Hosanagar: So the Algorithmic Bill of Rights is essentially what I say are certain rights that consumers can and should expect. A few pillars of those rights are around transparency and control. So with regard to transparency, sometimes we don't even know that an algorithm is making decisions behind the scenes, without letting us know that the decision was automated. We should, as consumers, expect transparency with regard to what data we'll use for those decisions, explanations regarding what are the biggest or most important factors behind the decisions. And when people have concerns about privacy, again, it helps.
And in terms of control, I think it's also this idea that sometimes, the goal of product designers is to automate so much that consumers can be very passive, or users can be very passive when they use technology, they don't have to think much. But I think actually, you should account for a way for a human to play a role, and you should keep a human in the loop. And so control is another pillar of my Bill of Rights.
A simple example of that would be two years back, you know, when the fake news issue was happening on Facebook, people were seeing false news in their news feed, [and] some people realized that, but there was nothing they could do to alert Facebook. Today, two years later, with just two clicks, consumers can alert Facebook and say this content is offensive, or this content is fake, and then human moderators at Facebook can take action. And that's one example of how keeping a human in the loop, having users have some control over how to make decisions for them is helpful.
Do you feel this Bill of Rights should be something that is formalized and tech companies all sign on to a specific document pledging to do certain things, or is it just about general principles that you'd like to see people operate under?
Hosanagar: I would like to see it formalized.
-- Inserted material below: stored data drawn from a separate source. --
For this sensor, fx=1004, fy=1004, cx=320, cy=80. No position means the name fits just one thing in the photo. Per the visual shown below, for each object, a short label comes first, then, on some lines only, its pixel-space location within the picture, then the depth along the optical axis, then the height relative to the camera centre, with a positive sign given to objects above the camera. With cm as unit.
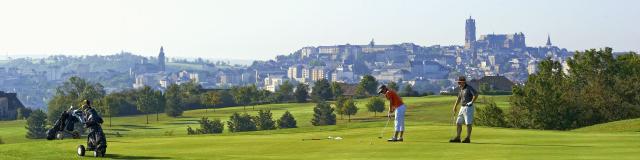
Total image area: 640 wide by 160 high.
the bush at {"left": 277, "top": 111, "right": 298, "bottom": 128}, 10750 -231
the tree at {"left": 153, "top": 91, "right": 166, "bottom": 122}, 13788 -1
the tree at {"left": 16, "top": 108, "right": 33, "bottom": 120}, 15700 -151
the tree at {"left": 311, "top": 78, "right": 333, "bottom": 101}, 16612 +169
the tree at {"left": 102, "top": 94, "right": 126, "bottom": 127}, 13400 -47
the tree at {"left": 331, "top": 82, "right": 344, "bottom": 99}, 16662 +169
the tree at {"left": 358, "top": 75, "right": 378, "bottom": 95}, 16808 +265
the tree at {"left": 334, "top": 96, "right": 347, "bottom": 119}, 12512 -76
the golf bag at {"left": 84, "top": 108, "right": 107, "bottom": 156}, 2592 -79
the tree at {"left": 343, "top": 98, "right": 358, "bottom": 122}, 12381 -101
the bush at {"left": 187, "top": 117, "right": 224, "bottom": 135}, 10116 -261
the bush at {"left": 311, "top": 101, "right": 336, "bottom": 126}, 11714 -176
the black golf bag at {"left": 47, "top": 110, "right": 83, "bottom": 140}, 2833 -58
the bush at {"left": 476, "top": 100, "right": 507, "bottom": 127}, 7494 -141
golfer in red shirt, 2884 -23
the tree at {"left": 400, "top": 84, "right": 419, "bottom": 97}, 16675 +121
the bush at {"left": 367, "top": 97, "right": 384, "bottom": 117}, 12706 -81
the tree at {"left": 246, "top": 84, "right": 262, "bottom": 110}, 15575 +107
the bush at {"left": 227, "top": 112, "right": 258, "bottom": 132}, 10425 -240
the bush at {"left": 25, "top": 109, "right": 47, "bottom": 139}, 11075 -252
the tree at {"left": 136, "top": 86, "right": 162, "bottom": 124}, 13662 +0
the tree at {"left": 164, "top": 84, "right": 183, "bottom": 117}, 14612 -62
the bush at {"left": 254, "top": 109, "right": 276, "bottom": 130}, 10344 -213
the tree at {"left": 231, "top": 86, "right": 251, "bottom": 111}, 15512 +78
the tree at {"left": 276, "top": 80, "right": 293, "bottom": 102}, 17388 +150
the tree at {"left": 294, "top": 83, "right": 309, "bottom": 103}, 16950 +111
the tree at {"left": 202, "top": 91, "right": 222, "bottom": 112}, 15125 +37
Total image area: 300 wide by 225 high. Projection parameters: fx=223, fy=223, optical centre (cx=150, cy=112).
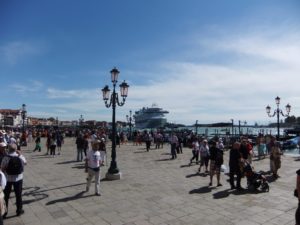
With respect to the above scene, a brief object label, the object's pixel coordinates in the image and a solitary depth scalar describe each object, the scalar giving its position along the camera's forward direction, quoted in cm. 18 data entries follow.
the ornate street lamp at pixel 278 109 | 1760
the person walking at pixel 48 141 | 1476
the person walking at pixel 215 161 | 748
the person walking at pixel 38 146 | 1647
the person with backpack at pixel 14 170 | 478
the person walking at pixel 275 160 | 887
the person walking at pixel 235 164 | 715
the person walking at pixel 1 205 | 345
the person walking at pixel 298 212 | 365
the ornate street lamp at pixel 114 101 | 829
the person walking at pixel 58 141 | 1586
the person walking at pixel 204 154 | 964
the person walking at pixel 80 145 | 1206
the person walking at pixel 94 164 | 632
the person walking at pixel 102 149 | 1033
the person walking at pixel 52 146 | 1415
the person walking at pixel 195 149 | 1165
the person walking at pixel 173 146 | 1330
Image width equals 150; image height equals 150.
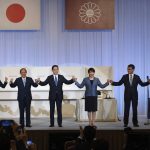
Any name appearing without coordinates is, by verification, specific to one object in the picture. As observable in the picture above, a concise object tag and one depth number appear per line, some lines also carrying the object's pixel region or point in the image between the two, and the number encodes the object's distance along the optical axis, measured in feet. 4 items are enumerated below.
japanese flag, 79.82
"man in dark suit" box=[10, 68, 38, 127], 60.14
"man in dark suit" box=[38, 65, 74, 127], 59.82
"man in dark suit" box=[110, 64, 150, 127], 59.62
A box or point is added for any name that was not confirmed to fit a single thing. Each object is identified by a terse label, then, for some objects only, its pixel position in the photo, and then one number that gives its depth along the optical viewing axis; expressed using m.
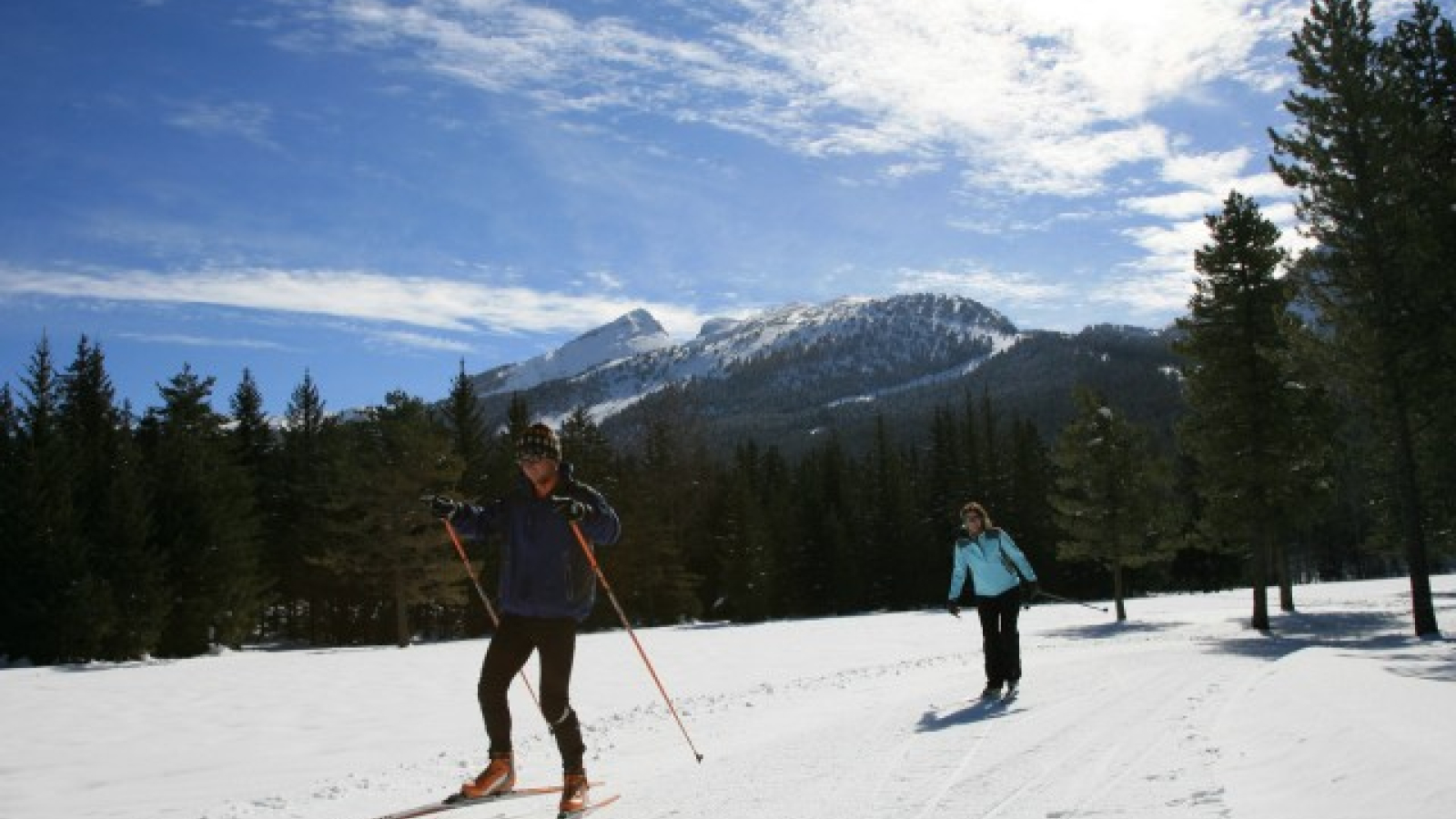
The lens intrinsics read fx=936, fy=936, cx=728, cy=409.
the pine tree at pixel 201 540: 34.56
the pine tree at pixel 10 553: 28.08
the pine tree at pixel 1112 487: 35.56
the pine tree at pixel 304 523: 45.78
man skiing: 6.23
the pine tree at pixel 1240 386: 27.83
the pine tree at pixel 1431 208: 21.78
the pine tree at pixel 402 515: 35.41
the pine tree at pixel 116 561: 28.62
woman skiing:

I would like to see, ideally, the large tech companies kind of adopt something like this and say, "Okay, we're going to follow these approaches, and we'll audit it, and we will release audit reports," as a way to win back consumer trust. An extremely formal, or formalized approach is regulation. And you could even imagine an algorithmic safety board that is actually providing oversight of companies and looking into these kinds of things. That's another way it could be done. One concern with regulation is it's easy for regulation to also go overboard, so we've got to be careful of that. But I think a good start is for companies to kind of step up and say, "Okay, here are some actions we're going to take on our own."
In the course of doing the research for this book, did you come away feeling more optimistic or concerned about the future? In what direction do you see AI going?
Hosanagar: I'm actually optimistic. My overall take is that these problems are very much solvable as long as we recognize them and tackle them head-on. So, like I was saying, there's a lot of fear mongering, and my hope is that I'm saying, "Look, if we all take action, then this is very solvable." I'm also working with companies and trying to encourage them to adopt certain practices like auditing and informing consumers and helping them kind of take more ownership here. So my overall take is optimistic. But it's not a guarantee that we'll solve it.